LE FASI DELLA FABBRICAZIONE LAVORAZIONE IN CALDAIA Scottatura, si versa sulla cagliata il siero riscaldato a 80-82°C, durante questa operazione si verifica una selezione della microflora; una parte è bloccata o inattivata mentre un’altra in particolare i batteri lattici termofili resiste e si moltiplica. Ciò comporta un’ulteriore acidificazione, con relativo abbassamento del pH. Questa fase accentua la sineresi e lo spurgo consolidando la cagliata. Giacenza/Riposo, la cagliata viene lasciata riposare per circa 2,30h.
LE FASI DELLA FABBRICAZIONE FILATURA, si taglia la cagliata a fette sottili e si aggiunge acqua alla temperatura di 88°C, si lavora per avere alla fine la forma tipica del formaggio. L’acqua diminuisce l’acidificazione e lo spurgo; l’acqua calda tende a dare una pasta asciutta, chiusa (compatta) ed elastica. RAFFREDDAMENTO, si immerge il caciocavallo in acqua alla temperatura di 8-10°C per 2 h; durante questa fase si ha la solubilizzazione delle proteine e la pasta diviene omogenea.

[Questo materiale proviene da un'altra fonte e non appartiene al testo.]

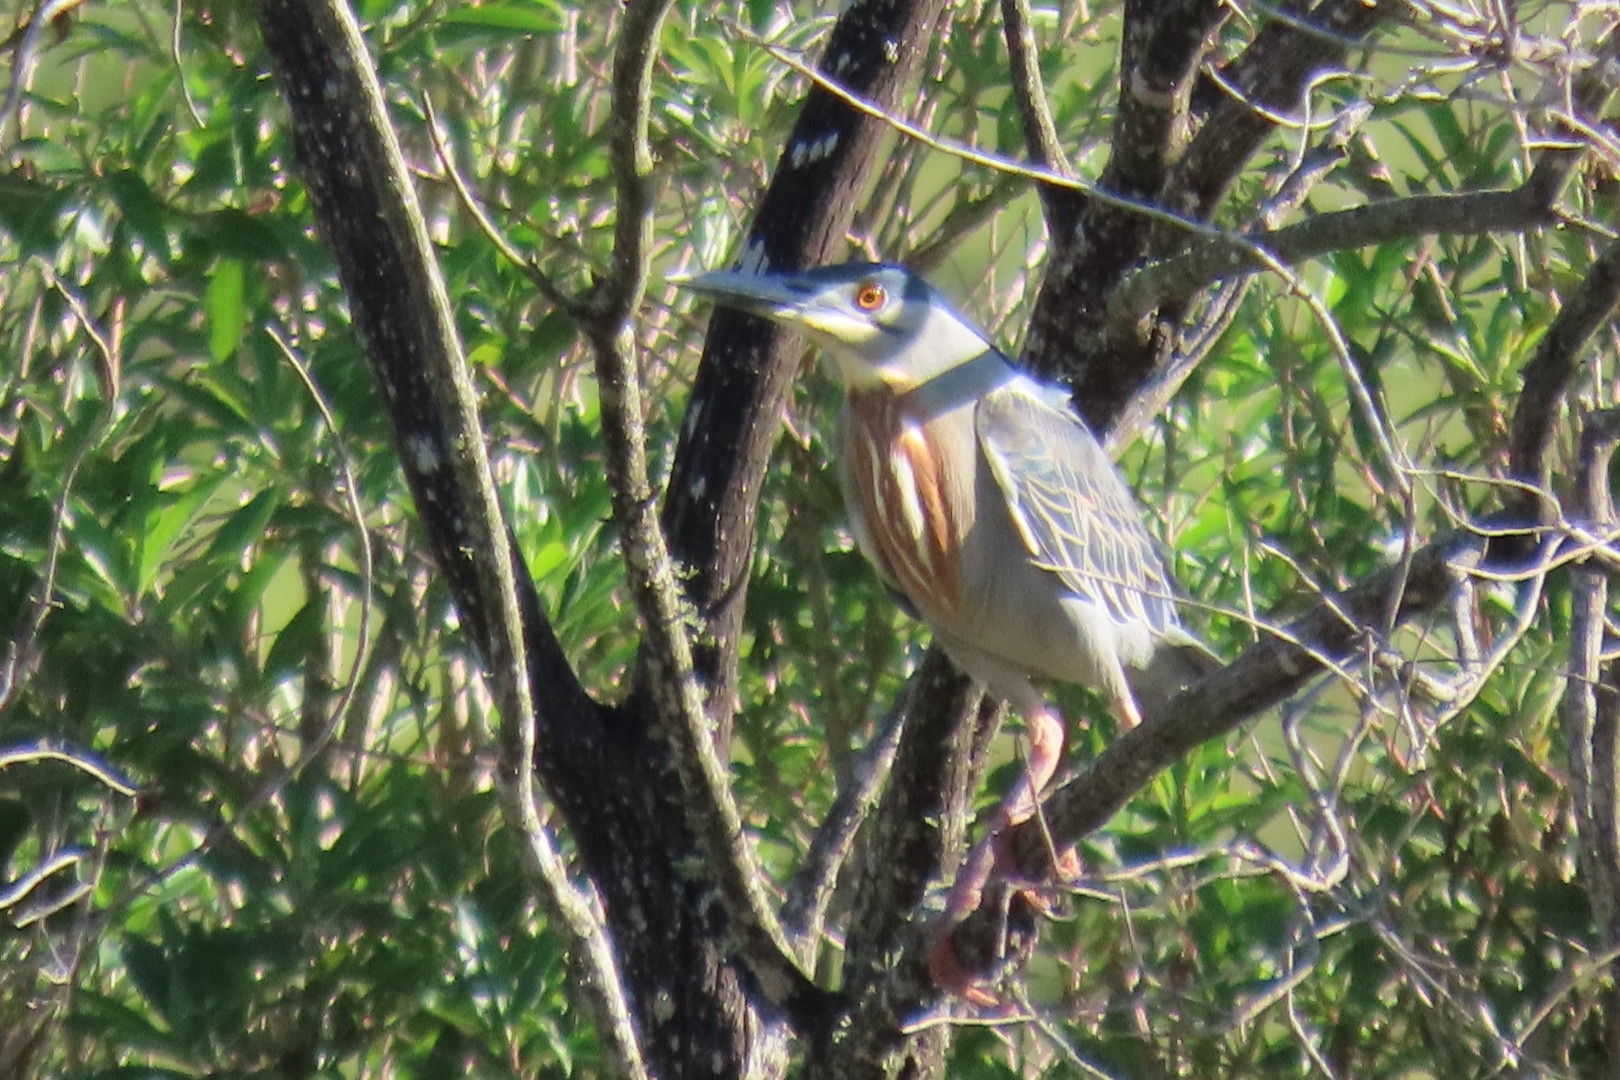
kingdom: Animalia
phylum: Chordata
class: Aves
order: Pelecaniformes
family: Ardeidae
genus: Butorides
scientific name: Butorides striata
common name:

LE FASI DELLA FABBRICAZIONE SALATURA, aiuta la rimozione del siero per osmosi asciugando ancora la cagliata, continua la solubilizzazione delle proteine e la chiusura della pasta in una massa omogenea, favorisce la formazione della crosta (importante per difendere il formaggio dai microrganismi provenienti dall’esterno), conserva il formaggio rallentando lo sviluppo batterico (molti batteri sono sensibili anche a basse concentrazioni di sale) e di conseguenza si rallenta lo sviluppo acido. MATURAZIONE/STAGIONATURA, temperatura 8-12°C, UR 85-95% per evitare che il formaggio si asciughi troppo, buona aerazione perché il ristagno provoca la formazione di muffe non desiderate. Durante la maturazione si hanno reazioni chimico-fisiche ed enzimatiche: fermentazione del glucosio in acido lattico che a sua volta subisce altre trasformazioni, proteolisi delle proteine in aminoacidi e peptidi, lipolisi dei trigliceridi in acidi grassi precursori di alcoli ed aldeidi, evaporazione dell’acqua, indurimento della crosta. Queste modificazioni caratterizzeranno il gusto, l’aroma, il colore e la struttura della pasta.